Harsh, but true. Well said


100% he learned it from dad. 75% of men with cheating fathers end up cheating themselves. Mom, on the other hand, is beside herself.
Anonymous
All of your issues come from the same place — inability to tolerate difficult emotions. If you let yourself feel some of this without the whole story of self-blame, with some compassion for yourself, you would be in a different place.
Anonymous
Anonymous wrote:Sounds like this was written by a woman who was cheated on


Exactamundo!
Anonymous
Anonymous wrote:Learn from this. Don’t make the same mistakes with a woman in your future. Give yourself time to heal. Let your ex go. She deserves to put this behind her. You both deserve happiness in the future on different paths.


this
Anonymous
Get therapy. Sounds like your a narcissist.
Anonymous
Troll. I said it first.
Anonymous
Cry me a river. You need very good therapy to change your ways, but you won't go to therapy unless you find one that you can manipulate and one that will keep stroking your ego, in which case you will never get the help you need.
Anonymous
Another one bites the dust
Anonymous
Sucks to be you lol how pathetic you are.
Anonymous
Anonymous wrote:I ruined my 3 years marriage and 6 years relationship and been divorced 3 months ago. She did not feel valued and respected for years. I was avoidant. I was not emotionally available and was feeling depressed throughout our relationship for personal reasons (guilt over my old father who I felt I "abandoned" by moving to a different country, job below my qualifications). I was also a serial cheater. One day, I felt too much guilt and confessed to her (to one cheating only). I also thought she deserved to know. Even after confessing, I was still acting like an entitled piece of shit, sending flirting messages to women, which she found out. This started a process that led to the divorce.

It has been 3 months and I am hitting rock bottom every day. It is hell. She was my soulmate. My everything. I can't live without her. I am empty. The divorce took the little sense of self I had. I am consumed with regrets, guilt, self-hatred and remorses. I also am a covert narcissist. Doing therapy.

Death and suicide are always on my mind, but I am too scared to hurt myself. I just can't live without her and can't accept that I repeatedly did everything to ruin the most precious thing I ever had. While she now feels happy without me.

I can't live with myself.

(PROMPT A)
Answer these questions from the forum thread:
(i) According to one reply, what percentage of men with cheating fathers end up cheating themselves?
(ii) How long did the marriage described in the quoted post last?
(iii) How long before writing had the poster been divorced?
(PROMPT B)
Extend the forum thread about the ended marriage, starting after its last line, "I can't live with myself."
The entries that follow come from a different source than the forum thread.

(INFORMATION SUPPLIED)
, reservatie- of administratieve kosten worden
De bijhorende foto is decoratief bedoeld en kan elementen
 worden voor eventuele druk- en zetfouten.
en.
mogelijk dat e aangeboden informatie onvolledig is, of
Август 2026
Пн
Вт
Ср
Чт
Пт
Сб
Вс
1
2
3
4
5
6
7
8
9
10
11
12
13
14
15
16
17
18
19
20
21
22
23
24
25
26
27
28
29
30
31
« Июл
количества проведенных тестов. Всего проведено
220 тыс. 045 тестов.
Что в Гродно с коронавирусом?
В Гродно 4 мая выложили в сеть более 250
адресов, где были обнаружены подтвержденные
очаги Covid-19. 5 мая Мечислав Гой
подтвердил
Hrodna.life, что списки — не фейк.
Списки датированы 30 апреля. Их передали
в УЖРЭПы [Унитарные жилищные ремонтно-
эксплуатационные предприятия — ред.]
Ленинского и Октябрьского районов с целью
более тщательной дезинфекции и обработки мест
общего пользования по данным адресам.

--

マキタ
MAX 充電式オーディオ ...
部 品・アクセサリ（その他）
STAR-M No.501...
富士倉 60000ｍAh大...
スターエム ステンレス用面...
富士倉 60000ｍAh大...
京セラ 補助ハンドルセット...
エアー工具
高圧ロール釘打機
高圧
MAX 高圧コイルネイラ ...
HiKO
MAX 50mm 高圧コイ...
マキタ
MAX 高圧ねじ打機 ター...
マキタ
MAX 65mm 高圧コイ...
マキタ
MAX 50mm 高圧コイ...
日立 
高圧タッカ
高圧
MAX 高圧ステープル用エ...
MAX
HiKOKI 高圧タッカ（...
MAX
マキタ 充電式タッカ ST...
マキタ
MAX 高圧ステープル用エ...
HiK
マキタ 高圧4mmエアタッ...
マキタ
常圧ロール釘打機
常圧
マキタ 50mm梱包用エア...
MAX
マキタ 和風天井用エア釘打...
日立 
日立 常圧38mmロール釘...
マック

--

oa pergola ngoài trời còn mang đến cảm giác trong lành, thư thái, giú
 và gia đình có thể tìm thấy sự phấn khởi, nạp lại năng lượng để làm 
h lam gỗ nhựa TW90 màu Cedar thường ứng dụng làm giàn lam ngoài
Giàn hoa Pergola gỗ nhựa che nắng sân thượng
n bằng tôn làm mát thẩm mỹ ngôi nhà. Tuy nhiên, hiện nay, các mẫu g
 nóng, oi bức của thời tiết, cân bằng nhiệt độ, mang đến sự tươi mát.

(YOUR RESPONSE A)
(i) 75%
(ii) 3 years
(iii) 3 months

(YOUR RESPONSE B)
You sound like Tiger Woods.
Anonymous
Anonymous wrote:So your wife is your soul mate? Not the various APs and other women you had? You are not hers now.


Fair point. I never had feelings for anyone else but my ex-wife. Cheating was not about feelings, it was an escape from my problems, a way to get high, to regulate my poor self esteem maybe, to fill the emptiness of my existence and also deal with my depressive mood. It was criminal. I know. I also know my ex-wife is gone. I am not trying to get her back.
Anonymous
Anonymous wrote:Your grief is temporary. It's just a twinge of pain because you are no longer the center of attention. You will soon find other women to try to fill the bottomless pit of selfishness within you. Luckily for you, women are interchangeable and disposable. This is the pattern for the rest of your life - you won't be happy because you can't find happiness in another person. You have to be content with yourself. Keep searching dating apps, though - you might find THE ONE. And the one after that, and the one after that.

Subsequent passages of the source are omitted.